(INPUT DATA)

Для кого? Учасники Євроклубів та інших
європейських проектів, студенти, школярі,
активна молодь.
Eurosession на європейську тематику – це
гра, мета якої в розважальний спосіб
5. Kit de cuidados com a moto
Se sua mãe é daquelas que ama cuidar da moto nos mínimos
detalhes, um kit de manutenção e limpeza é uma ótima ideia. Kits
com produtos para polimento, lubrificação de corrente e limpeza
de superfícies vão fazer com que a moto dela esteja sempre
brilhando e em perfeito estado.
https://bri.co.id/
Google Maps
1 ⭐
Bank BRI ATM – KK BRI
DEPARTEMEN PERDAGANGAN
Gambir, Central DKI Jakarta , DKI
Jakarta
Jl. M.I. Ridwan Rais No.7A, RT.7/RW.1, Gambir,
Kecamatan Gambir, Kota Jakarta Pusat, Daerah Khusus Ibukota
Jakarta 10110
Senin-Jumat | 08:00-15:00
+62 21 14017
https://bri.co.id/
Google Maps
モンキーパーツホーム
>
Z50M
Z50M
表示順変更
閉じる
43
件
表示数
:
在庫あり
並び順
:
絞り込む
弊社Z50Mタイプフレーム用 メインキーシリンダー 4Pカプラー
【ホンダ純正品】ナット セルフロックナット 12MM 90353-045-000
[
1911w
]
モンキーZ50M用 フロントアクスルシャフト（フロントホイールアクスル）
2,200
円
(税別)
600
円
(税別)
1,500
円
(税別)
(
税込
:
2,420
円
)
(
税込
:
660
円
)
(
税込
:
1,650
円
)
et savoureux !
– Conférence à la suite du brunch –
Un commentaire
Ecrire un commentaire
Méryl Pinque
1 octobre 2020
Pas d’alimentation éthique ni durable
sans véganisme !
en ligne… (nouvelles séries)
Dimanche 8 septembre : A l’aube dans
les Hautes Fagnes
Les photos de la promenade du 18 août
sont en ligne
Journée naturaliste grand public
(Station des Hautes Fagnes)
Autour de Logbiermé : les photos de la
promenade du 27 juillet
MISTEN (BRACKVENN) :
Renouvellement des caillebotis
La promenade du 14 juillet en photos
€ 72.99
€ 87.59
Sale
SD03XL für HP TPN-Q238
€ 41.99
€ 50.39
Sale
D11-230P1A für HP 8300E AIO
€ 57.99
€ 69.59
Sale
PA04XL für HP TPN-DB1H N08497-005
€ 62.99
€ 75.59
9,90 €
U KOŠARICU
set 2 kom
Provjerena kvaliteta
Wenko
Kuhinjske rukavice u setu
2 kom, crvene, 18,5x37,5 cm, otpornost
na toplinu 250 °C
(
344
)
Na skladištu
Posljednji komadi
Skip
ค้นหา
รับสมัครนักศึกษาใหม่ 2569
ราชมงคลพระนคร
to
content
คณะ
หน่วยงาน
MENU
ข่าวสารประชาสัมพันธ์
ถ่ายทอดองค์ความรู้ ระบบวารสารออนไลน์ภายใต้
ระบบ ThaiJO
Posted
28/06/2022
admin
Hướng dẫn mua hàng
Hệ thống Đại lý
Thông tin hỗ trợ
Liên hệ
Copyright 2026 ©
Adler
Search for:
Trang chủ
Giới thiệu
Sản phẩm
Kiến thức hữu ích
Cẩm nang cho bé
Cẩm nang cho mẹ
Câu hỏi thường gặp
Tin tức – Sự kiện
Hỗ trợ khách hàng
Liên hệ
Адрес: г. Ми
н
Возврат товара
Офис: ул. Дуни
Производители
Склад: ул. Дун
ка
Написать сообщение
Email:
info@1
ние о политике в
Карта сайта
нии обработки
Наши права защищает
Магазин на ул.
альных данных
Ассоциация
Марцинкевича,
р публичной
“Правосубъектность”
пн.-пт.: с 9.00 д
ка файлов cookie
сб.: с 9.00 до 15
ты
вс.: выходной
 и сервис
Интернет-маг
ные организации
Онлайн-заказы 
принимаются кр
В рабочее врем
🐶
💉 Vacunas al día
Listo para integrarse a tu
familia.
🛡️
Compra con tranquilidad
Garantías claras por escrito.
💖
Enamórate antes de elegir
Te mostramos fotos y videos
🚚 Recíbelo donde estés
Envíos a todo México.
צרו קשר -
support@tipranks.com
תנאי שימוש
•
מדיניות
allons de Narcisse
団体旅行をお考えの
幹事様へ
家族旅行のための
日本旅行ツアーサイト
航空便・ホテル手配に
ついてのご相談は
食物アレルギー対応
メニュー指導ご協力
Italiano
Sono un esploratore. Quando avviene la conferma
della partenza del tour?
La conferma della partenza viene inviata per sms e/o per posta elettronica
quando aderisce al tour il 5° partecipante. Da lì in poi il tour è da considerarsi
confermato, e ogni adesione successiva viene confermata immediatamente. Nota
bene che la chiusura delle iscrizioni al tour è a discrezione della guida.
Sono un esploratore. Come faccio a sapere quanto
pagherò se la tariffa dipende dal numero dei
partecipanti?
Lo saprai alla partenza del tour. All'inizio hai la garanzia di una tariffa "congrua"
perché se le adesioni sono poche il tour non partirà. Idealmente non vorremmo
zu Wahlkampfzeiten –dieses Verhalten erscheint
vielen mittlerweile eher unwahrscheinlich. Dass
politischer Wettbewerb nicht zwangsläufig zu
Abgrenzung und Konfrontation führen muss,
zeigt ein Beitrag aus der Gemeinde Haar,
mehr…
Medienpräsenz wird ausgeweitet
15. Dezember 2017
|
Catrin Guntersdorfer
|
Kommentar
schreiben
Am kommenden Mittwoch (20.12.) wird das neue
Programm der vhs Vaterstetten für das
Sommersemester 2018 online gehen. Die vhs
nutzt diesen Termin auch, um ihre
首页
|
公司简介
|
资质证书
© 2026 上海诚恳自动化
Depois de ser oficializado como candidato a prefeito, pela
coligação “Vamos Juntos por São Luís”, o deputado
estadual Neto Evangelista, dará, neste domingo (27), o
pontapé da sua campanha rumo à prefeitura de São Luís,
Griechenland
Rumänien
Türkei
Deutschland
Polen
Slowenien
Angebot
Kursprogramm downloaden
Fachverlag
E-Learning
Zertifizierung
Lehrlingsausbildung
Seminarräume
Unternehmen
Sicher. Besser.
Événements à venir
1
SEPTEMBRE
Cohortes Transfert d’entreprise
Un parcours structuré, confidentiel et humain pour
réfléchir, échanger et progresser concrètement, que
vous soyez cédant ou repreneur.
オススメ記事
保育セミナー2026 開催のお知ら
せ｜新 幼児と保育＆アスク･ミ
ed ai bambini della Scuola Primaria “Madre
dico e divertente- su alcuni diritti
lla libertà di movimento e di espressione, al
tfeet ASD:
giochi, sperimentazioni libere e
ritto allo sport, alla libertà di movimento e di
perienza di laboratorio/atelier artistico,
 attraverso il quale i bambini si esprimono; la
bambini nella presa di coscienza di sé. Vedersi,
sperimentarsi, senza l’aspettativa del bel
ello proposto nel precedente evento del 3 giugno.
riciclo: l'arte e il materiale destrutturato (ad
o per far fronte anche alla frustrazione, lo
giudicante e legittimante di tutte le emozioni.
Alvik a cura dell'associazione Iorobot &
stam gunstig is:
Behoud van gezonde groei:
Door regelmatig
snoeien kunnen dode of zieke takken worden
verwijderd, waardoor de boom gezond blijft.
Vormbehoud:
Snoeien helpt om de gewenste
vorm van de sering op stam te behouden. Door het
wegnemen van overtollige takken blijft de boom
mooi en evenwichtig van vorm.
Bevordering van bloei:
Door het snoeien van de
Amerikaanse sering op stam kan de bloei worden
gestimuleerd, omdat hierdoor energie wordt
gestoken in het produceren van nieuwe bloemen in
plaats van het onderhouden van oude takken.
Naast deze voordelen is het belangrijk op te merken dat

(End INPUT DATA)

WHAT IS EXPECTED: Put every line of the text read from the listing into a JSON list of strings, with one string per line and no blank lines.

ANSWER TO THE EXERCISE:
[
  "Для кого? Учасники Євроклубів та інших",
  "європейських проектів, студенти, школярі,",
  "активна молодь.",
  "Eurosession на європейську тематику – це",
  "гра, мета якої в розважальний спосіб",
  "5. Kit de cuidados com a moto",
  "Se sua mãe é daquelas que ama cuidar da moto nos mínimos",
  "detalhes, um kit de manutenção e limpeza é uma ótima ideia. Kits",
  "com produtos para polimento, lubrificação de corrente e limpeza",
  "de superfícies vão fazer com que a moto dela esteja sempre",
  "brilhando e em perfeito estado.",
  "https://bri.co.id/",
  "Google Maps",
  "1 ⭐",
  "Bank BRI ATM – KK BRI",
  "DEPARTEMEN PERDAGANGAN",
  "Gambir, Central DKI Jakarta , DKI",
  "Jakarta",
  "Jl. M.I. Ridwan Rais No.7A, RT.7/RW.1, Gambir,",
  "Kecamatan Gambir, Kota Jakarta Pusat, Daerah Khusus Ibukota",
  "Jakarta 10110",
  "Senin-Jumat | 08:00-15:00",
  "+62 21 14017",
  "https://bri.co.id/",
  "Google Maps",
  "モンキーパーツホーム",
  ">",
  "Z50M",
  "Z50M",
  "表示順変更",
  "閉じる",
  "43",
  "件",
  "表示数",
  ":",
  "在庫あり",
  "並び順",
  ":",
  "絞り込む",
  "弊社Z50Mタイプフレーム用 メインキーシリンダー 4Pカプラー",
  "【ホンダ純正品】ナット セルフロックナット 12MM 90353-045-000",
  "[",
  "1911w",
  "]",
  "モンキーZ50M用 フロントアクスルシャフト（フロントホイールアクスル）",
  "2,200",
  "円",
  "(税別)",
  "600",
  "円",
  "(税別)",
  "1,500",
  "円",
  "(税別)",
  "(",
  "税込",
  ":",
  "2,420",
  "円",
  ")",
  "(",
  "税込",
  ":",
  "660",
  "円",
  ")",
  "(",
  "税込",
  ":",
  "1,650",
  "円",
  ")",
  "et savoureux !",
  "– Conférence à la suite du brunch –",
  "Un commentaire",
  "Ecrire un commentaire",
  "Méryl Pinque",
  "1 octobre 2020",
  "Pas d’alimentation éthique ni durable",
  "sans véganisme !",
  "en ligne… (nouvelles séries)",
  "Dimanche 8 septembre : A l’aube dans",
  "les Hautes Fagnes",
  "Les photos de la promenade du 18 août",
  "sont en ligne",
  "Journée naturaliste grand public",
  "(Station des Hautes Fagnes)",
  "Autour de Logbiermé : les photos de la",
  "promenade du 27 juillet",
  "MISTEN (BRACKVENN) :",
  "Renouvellement des caillebotis",
  "La promenade du 14 juillet en photos",
  "€ 72.99",
  "€ 87.59",
  "Sale",
  "SD03XL für HP TPN-Q238",
  "€ 41.99",
  "€ 50.39",
  "Sale",
  "D11-230P1A für HP 8300E AIO",
  "€ 57.99",
  "€ 69.59",
  "Sale",
  "PA04XL für HP TPN-DB1H N08497-005",
  "€ 62.99",
  "€ 75.59",
  "9,90 €",
  "U KOŠARICU",
  "set 2 kom",
  "Provjerena kvaliteta",
  "Wenko",
  "Kuhinjske rukavice u setu",
  "2 kom, crvene, 18,5x37,5 cm, otpornost",
  "na toplinu 250 °C",
  "(",
  "344",
  ")",
  "Na skladištu",
  "Posljednji komadi",
  "Skip",
  "ค้นหา",
  "รับสมัครนักศึกษาใหม่ 2569",
  "ราชมงคลพระนคร",
  "to",
  "content",
  "คณะ",
  "หน่วยงาน",
  "MENU",
  "ข่าวสารประชาสัมพันธ์",
  "ถ่ายทอดองค์ความรู้ ระบบวารสารออนไลน์ภายใต้",
  "ระบบ ThaiJO",
  "Posted",
  "28/06/2022",
  "admin",
  "Hướng dẫn mua hàng",
  "Hệ thống Đại lý",
  "Thông tin hỗ trợ",
  "Liên hệ",
  "Copyright 2026 ©",
  "Adler",
  "Search for:",
  "Trang chủ",
  "Giới thiệu",
  "Sản phẩm",
  "Kiến thức hữu ích",
  "Cẩm nang cho bé",
  "Cẩm nang cho mẹ",
  "Câu hỏi thường gặp",
  "Tin tức – Sự kiện",
  "Hỗ trợ khách hàng",
  "Liên hệ",
  "Адрес: г. Ми",
  "н",
  "Возврат товара",
  "Офис: ул. Дуни",
  "Производители",
  "Склад: ул. Дун",
  "ка",
  "Написать сообщение",
  "Email:",
  "info@1",
  "ние о политике в",
  "Карта сайта",
  "нии обработки",
  "Наши права защищает",
  "Магазин на ул.",
  "альных данных",
  "Ассоциация",
  "Марцинкевича,",
  "р публичной",
  "“Правосубъектность”",
  "пн.-пт.: с 9.00 д",
  "ка файлов cookie",
  "сб.: с 9.00 до 15",
  "ты",
  "вс.: выходной",
  " и сервис",
  "Интернет-маг",
  "ные организации",
  "Онлайн-заказы ",
  "принимаются кр",
  "В рабочее врем",
  "🐶",
  "💉 Vacunas al día",
  "Listo para integrarse a tu",
  "familia.",
  "🛡️",
  "Compra con tranquilidad",
  "Garantías claras por escrito.",
  "💖",
  "Enamórate antes de elegir",
  "Te mostramos fotos y videos",
  "🚚 Recíbelo donde estés",
  "Envíos a todo México.",
  "צרו קשר -",
  "support@tipranks.com",
  "תנאי שימוש",
  "•",
  "מדיניות",
  "allons de Narcisse",
  "団体旅行をお考えの",
  "幹事様へ",
  "家族旅行のための",
  "日本旅行ツアーサイト",
  "航空便・ホテル手配に",
  "ついてのご相談は",
  "食物アレルギー対応",
  "メニュー指導ご協力",
  "Italiano",
  "Sono un esploratore. Quando avviene la conferma",
  "della partenza del tour?",
  "La conferma della partenza viene inviata per sms e/o per posta elettronica",
  "quando aderisce al tour il 5° partecipante. Da lì in poi il tour è da considerarsi",
  "confermato, e ogni adesione successiva viene confermata immediatamente. Nota",
  "bene che la chiusura delle iscrizioni al tour è a discrezione della guida.",
  "Sono un esploratore. Come faccio a sapere quanto",
  "pagherò se la tariffa dipende dal numero dei",
  "partecipanti?",
  "Lo saprai alla partenza del tour. All'inizio hai la garanzia di una tariffa \"congrua\"",
  "perché se le adesioni sono poche il tour non partirà. Idealmente non vorremmo",
  "zu Wahlkampfzeiten –dieses Verhalten erscheint",
  "vielen mittlerweile eher unwahrscheinlich. Dass",
  "politischer Wettbewerb nicht zwangsläufig zu",
  "Abgrenzung und Konfrontation führen muss,",
  "zeigt ein Beitrag aus der Gemeinde Haar,",
  "mehr…",
  "Medienpräsenz wird ausgeweitet",
  "15. Dezember 2017",
  "|",
  "Catrin Guntersdorfer",
  "|",
  "Kommentar",
  "schreiben",
  "Am kommenden Mittwoch (20.12.) wird das neue",
  "Programm der vhs Vaterstetten für das",
  "Sommersemester 2018 online gehen. Die vhs",
  "nutzt diesen Termin auch, um ihre",
  "首页",
  "|",
  "公司简介",
  "|",
  "资质证书",
  "© 2026 上海诚恳自动化",
  "Depois de ser oficializado como candidato a prefeito, pela",
  "coligação “Vamos Juntos por São Luís”, o deputado",
  "estadual Neto Evangelista, dará, neste domingo (27), o",
  "pontapé da sua campanha rumo à prefeitura de São Luís,",
  "Griechenland",
  "Rumänien",
  "Türkei",
  "Deutschland",
  "Polen",
  "Slowenien",
  "Angebot",
  "Kursprogramm downloaden",
  "Fachverlag",
  "E-Learning",
  "Zertifizierung",
  "Lehrlingsausbildung",
  "Seminarräume",
  "Unternehmen",
  "Sicher. Besser.",
  "Événements à venir",
  "1",
  "SEPTEMBRE",
  "Cohortes Transfert d’entreprise",
  "Un parcours structuré, confidentiel et humain pour",
  "réfléchir, échanger et progresser concrètement, que",
  "vous soyez cédant ou repreneur.",
  "オススメ記事",
  "保育セミナー2026 開催のお知ら",
  "せ｜新 幼児と保育＆アスク･ミ",
  "ed ai bambini della Scuola Primaria “Madre",
  "dico e divertente- su alcuni diritti",
  "lla libertà di movimento e di espressione, al",
  "tfeet ASD:",
  "giochi, sperimentazioni libere e",
  "ritto allo sport, alla libertà di movimento e di",
  "perienza di laboratorio/atelier artistico,",
  " attraverso il quale i bambini si esprimono; la",
  "bambini nella presa di coscienza di sé. Vedersi,",
  "sperimentarsi, senza l’aspettativa del bel",
  "ello proposto nel precedente evento del 3 giugno.",
  "riciclo: l'arte e il materiale destrutturato (ad",
  "o per far fronte anche alla frustrazione, lo",
  "giudicante e legittimante di tutte le emozioni.",
  "Alvik a cura dell'associazione Iorobot &",
  "stam gunstig is:",
  "Behoud van gezonde groei:",
  "Door regelmatig",
  "snoeien kunnen dode of zieke takken worden",
  "verwijderd, waardoor de boom gezond blijft.",
  "Vormbehoud:",
  "Snoeien helpt om de gewenste",
  "vorm van de sering op stam te behouden. Door het",
  "wegnemen van overtollige takken blijft de boom",
  "mooi en evenwichtig van vorm.",
  "Bevordering van bloei:",
  "Door het snoeien van de",
  "Amerikaanse sering op stam kan de bloei worden",
  "gestimuleerd, omdat hierdoor energie wordt",
  "gestoken in het produceren van nieuwe bloemen in",
  "plaats van het onderhouden van oude takken.",
  "Naast deze voordelen is het belangrijk op te merken dat"
]